O treinamento de força é uma parte essencial do condicionamento físico e esportivo.


Existem várias maneiras de estruturar um programa de treinamento de força, manipulando as variáveis de frequência, intensidade, volume e tipo de contração muscular.


Entender como essas variáveis interagem e influenciam os resultados é fundamental para desenvolver um programa efetivo.


Frequência de treino

● A frequência refere-se a quantas vezes por semana um grupo muscular é treinado.

● Frequências maiores, de até 12 sessões semanais por grupamento, podem induzir rápidos ganhos de força e hipertrofia a curto prazo.

● Porém, frequências sustentavelmente altas podem levar à fadiga excessiva e estagnação a longo prazo.

● O ideal para a maioria dos indivíduos parece ser de 2 a 4 sessões semanais por grupamento muscular.


Intensidade

● Intensidade refere-se ao percentual de carga utilizada em relação à força muscular máxima.

● Intensidades entre 70-85% de 1RM parecem ideais para maximizar o estímulo mecânico e neural necessário para ganhos de força.

● Cargas mais leves podem ser efetivas se realizadas até a falha muscular ou com restrição de fluxo sanguíneo.

● Atletas avançados podem requerer intensidades mais altas, acima de 85% de 1RM, para continuar progredindo.


Volume

● Volume descreve a quantidade total de trabalho realizado, seja em número de séries, repetições ou carga total levantada.

● Volumes moderados, de 30 a 60 reps por sessão, tendem a maximizar as adaptações de força e hipertrofia.

● Mais volume não significa necessariamente mais ganhos.

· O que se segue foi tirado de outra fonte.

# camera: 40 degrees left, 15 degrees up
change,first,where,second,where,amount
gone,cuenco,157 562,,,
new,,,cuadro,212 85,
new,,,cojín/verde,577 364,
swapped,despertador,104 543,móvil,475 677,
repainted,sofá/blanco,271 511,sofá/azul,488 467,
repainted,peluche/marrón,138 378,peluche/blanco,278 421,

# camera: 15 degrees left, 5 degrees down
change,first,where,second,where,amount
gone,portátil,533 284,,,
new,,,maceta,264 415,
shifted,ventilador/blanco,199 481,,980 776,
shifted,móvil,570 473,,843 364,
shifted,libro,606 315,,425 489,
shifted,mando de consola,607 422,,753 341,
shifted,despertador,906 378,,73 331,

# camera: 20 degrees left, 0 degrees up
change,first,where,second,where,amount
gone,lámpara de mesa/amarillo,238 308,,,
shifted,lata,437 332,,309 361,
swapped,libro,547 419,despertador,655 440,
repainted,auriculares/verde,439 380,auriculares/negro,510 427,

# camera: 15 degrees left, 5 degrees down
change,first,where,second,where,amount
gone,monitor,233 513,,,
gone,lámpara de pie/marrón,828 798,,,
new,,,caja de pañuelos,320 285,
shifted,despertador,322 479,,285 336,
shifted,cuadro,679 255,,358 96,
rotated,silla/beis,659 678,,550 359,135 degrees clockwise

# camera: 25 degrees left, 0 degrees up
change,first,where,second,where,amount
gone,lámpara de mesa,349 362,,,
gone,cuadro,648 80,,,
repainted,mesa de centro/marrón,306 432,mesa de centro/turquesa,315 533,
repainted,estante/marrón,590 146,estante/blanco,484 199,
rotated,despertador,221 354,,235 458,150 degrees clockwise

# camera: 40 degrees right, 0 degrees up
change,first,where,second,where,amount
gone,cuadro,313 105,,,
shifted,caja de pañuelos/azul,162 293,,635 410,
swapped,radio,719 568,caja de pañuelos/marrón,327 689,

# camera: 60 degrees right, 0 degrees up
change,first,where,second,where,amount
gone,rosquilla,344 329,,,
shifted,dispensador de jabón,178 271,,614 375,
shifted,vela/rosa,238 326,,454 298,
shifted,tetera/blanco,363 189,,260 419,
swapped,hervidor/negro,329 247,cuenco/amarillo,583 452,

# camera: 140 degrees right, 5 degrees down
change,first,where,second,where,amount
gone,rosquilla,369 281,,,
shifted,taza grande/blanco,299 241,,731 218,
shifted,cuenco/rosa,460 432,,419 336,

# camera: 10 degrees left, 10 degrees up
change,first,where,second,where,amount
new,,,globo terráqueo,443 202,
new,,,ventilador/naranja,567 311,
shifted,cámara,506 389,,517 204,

Pode ocorrer um platô ou retornos decrescentes em volumes muito altos.

● Atletas avançados podem se beneficiar de volumes maiores, de até 16 séries por grupamento muscular.


Modo de treino e tipo de contração

● Ações concêntricas, excêntricas e isométricas podem estimular ganhos quando programadas adequadamente.

● Excêntricos máximos permitem alta tensão muscular com menor volume.

● Ações multiarticulares e unilaterais podem conferir benefícios sobre isolamentos.

● A variedade de modos e tipos de contração ao longo do programa de treino é importante.


Conclusão

Portanto, as variáveis de treinamento devem ser manipuladas e periodizadas estrategicamente para maximizar as adaptações e minimizar o overtraining. As necessidades individuais determinarão a melhor combinação para cada objetivo.


O acompanhamento contínuo do progresso e ajustes apropriados são essenciais para garantir a contínua evolução.